In the case of Smith v Finch  EWHC 53 (QB), a cyclist was knocked off his bicycle following a collision with a motorcyclist. The cyclist was not wearing a helmet and suffered serious head injuries. Expert evidence showed that cycle helmets are only designed to withstand an impact speed of up to 12mph. It was held that the speed the cyclist hit the ground was too fast for a helmet to provide protection. There was no evidence heard to suggest that wearing a helmet would have prevented the head injury or reduced the severity of the head injury. Therefore, a deduction for contributory negligence was not made as the failure to not wear a helmet did not contribute to the injuries sustained by the pursuer.
In the more recent case of Phethean–Hubble v Coles  EWHC 363, a similar decision was taken. This case involved a cyclist who was hit by a vehicle at an impact speed of 30 mph. The cyclist was not wearing a helmet and sustained a severe brain injury. It was held that the use of a helmet would have made little or no difference to the injuries sustained and the argument for a finding of contributory negligence was dismissed.
Case where contributory negligence did apply.
In contrast to the above cases, in the case of Reynolds v Strutt and Parker  EWHC 2263 (QB) it was held that wearing a cycling helmet would have made a difference to the injuries sustained by the pursuer. This was because the speed at which the cyclist’s head came into contact with the ground fell below 12 mph. The cyclist was taking part in a cycling race and sustained a head injury after colliding with another cyclist. He deliberately prevented another cyclist from passing which had led to the collision occurring. He was found to have contributed to his injuries as he had failed to wear a cycling helmet despite helmets being available. Wearing a helmet would have prevented or reduced the severity of his head injury. His damages were subsequently reduced by two thirds for his failure to wear a cycling helmet and due to his reckless cycling.
12mph seems to be the defining speed
So, a deduction for contributory negligence can be made for not wearing a helmet whilst cycling. However, it is for the defender to establish by way of medical and/or technical evidence that wearing a cycling helmet would have reduced the injury sustained by the pursuer in a claim for personal injury. In particular, the crucial factor when deciding if contributory negligence applies seems to be whether the impact speed of the collision was above or below 12 mph. If it is above, then it can be argued that a cycling helmet would have made no difference to the injuries sustained. It does however, remain unclear as to the exact level of deduction that can be applied if a finding of contributory negligence is made and it appears that each case will have to be looked at individually.

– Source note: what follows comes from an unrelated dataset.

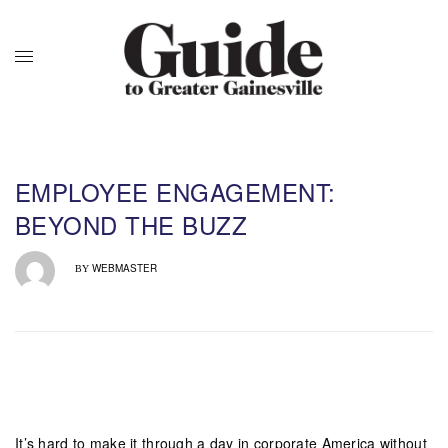
EMPLOYEE ENGAGEMENT:
BEYOND THE BUZZ
WEBMASTER
BY
It’s hard to make it through a day in corporate America without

No cyclist heads out on a ride thinking that they will be involved in a road traffic collision. However, unfortunately it can and does happen; we see this first hand every day. Cyclists need to be aware that should they sustain an injury to their head as a result of a road traffic collision, then there is a chance that their damages in Civil law may be reduced because of their failure to take that reasonable safety precaution of wearing a helmet.